From Janet Reid, Literary Agent:
A while back I posted a question from a writer who seriously wondered if her agent was dead or abducted by aliens (no contact for months on end.)
In my reply I mentioned that kind of thing has been happening more often. That observation sparked some interest and some requests for elaboration.
. . . .
Back in the day, and I mean back before email, the internet and Twitter and, let’s face it, transparency, the career path for becoming an agent was starting as an editor at a big publishing house, and learning how the biz worked. There are those who traveled a different route of course, but they were the exceptions, not the norm.
That has changed almost completely.
Many younger agents are starting as agents. Or assistants who are allowed to sign clients. Or interns who are sure they learned everything they need to know and set up shop as agents when their internship is completed.
. . . .
And they’re often alone and unsupported. By alone, I mean they work as sole proprietors or in remote offices from the main agency. By unsupported I mean they do not have someone sitting five feet away who can help them get out of trouble or stop them from getting in to trouble. Of the five cracker jack young agents I know best, ALL started out sitting close to an agent with more experience, an agent who considered it his/her job to guide the younger agent.
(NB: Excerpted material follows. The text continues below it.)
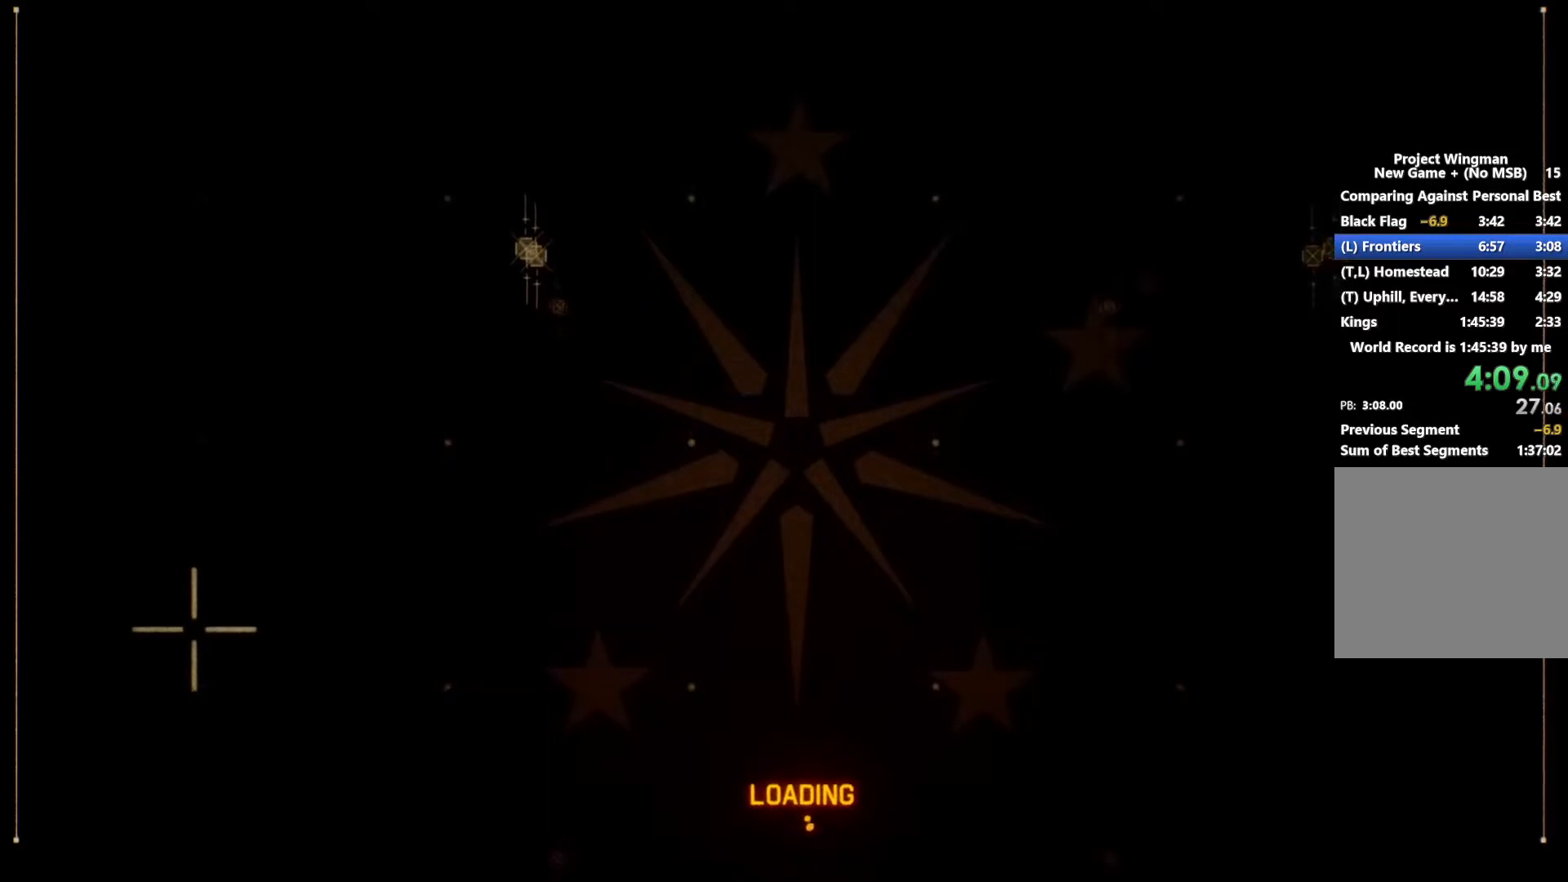
{"buttons": ["R2"], "left_stick": "center", "right_stick": "center", "button_events": [[67, "START", "down"], [133, "START", "up"], [200, "START", "down"], [300, "START", "up"], [367, "START", "down"], [433, "START", "up"]]}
And there’s another component to consider. Recently I tallied the lists of tasks I had for each client in 2003. Then I tallied the tasks I had for clients in 2013.
By my count there is three times the work now for each client/book that there was in 2003.
. . . .
So if you’re an agent who’s been doing this forever, and in the last ten years your job has tripled, and your income hasn’t, and all of a sudden there’s this new transparency and people are talking about you on the Internet like you can’t see it, well, sometimes just not dealing with the problems seems pretty much like the avenue of least resistance.
I don’t say this to excuse the behavior. It’s bad behavior. It’s very unprofessional. I’d like to say I’ve never been guilty of behaving this way, but it would not be true.
But what this is has a name: burnout.
. . . .
If you’re an author you’ll want to avoid signing with an agent who is headed down Burnout Ave. How to tell? You ask her clients. Not “is s/he burning out?” but “how’s the communication?” Agents who are burning out generally aren’t communicating well.
Find out how much support an agent has. If things go south, is there someone there to pick up the pieces? A sole prop who goes off the rails leaves her clients in a bigger mess than someone backed by an agency with people who know where the files are.
Link to the rest at Janet Reid, Literary Agent and thanks to Amy for the tip.
PG says a lot of businesses/professions (including lawyers) have a high incidence of burnout.
It’s always a bad idea to deal with a professional who is burned out.
Most state bar associations have resources plus the means of intervening if a lawyer is burning out. None of the associations has a perfect system to the best of PG’s knowledge, but, at least in California, if the bar receives complaints from clients that a lawyer is not returning calls or delivering quality work, the bar will intervene with varying degrees of assertiveness, depending upon the nature and severity of the problem.
PG understands the medical world has similar tools to help a burned-out doc.
However, literary agents are effectively unregulated, except via litigation. As Janet’s post indicates, anybody can offer his/her services as a literary agent. Just released from drug rehab? You can be an agent! Coming out of prison and your parole officer says you need a job? You can be an agent!
PG does not mean to slander skilled, honest and diligent agents. They certainly exist and provide useful services for their clients.
However, when one agent burns out, screws clients and the news hits the internet, all agents collect a little soot.
Where are literary agent licensing laws? Where is the formal, enforceable code of ethics?
Demonstrating some minimal competence and following strict rules for the segregation of author’s funds from agency funds as a condition of receiving a license would set a licensed agency apart and above others. The threat of losing an agent’s license would certainly provide some deterrence for bad behavior. Arbitration of agent/author disputes would be a valuable service a licensing entity could provide.
PG thinks some licenses (pedicurist or interior designer, for example) are silly, but agents receive money, sometimes a lot of money, that belongs to their clients. If publishers won’t talk to authors, the agent is the only avenue through which information flows between authors and publishers. Sometimes this information is very valuable and professional consequences for authors can be severe if the information doesn’t promptly and accurately arrive for them.
Some agents do quit providing services for their clients while still holding onto their right to have the author’s royalties flow through their bank accounts. Or maybe not flow, but rather sit in the agents’ bank accounts for a month or two or three. Or provide a short-term “loan” to cover the rent or cocaine payments.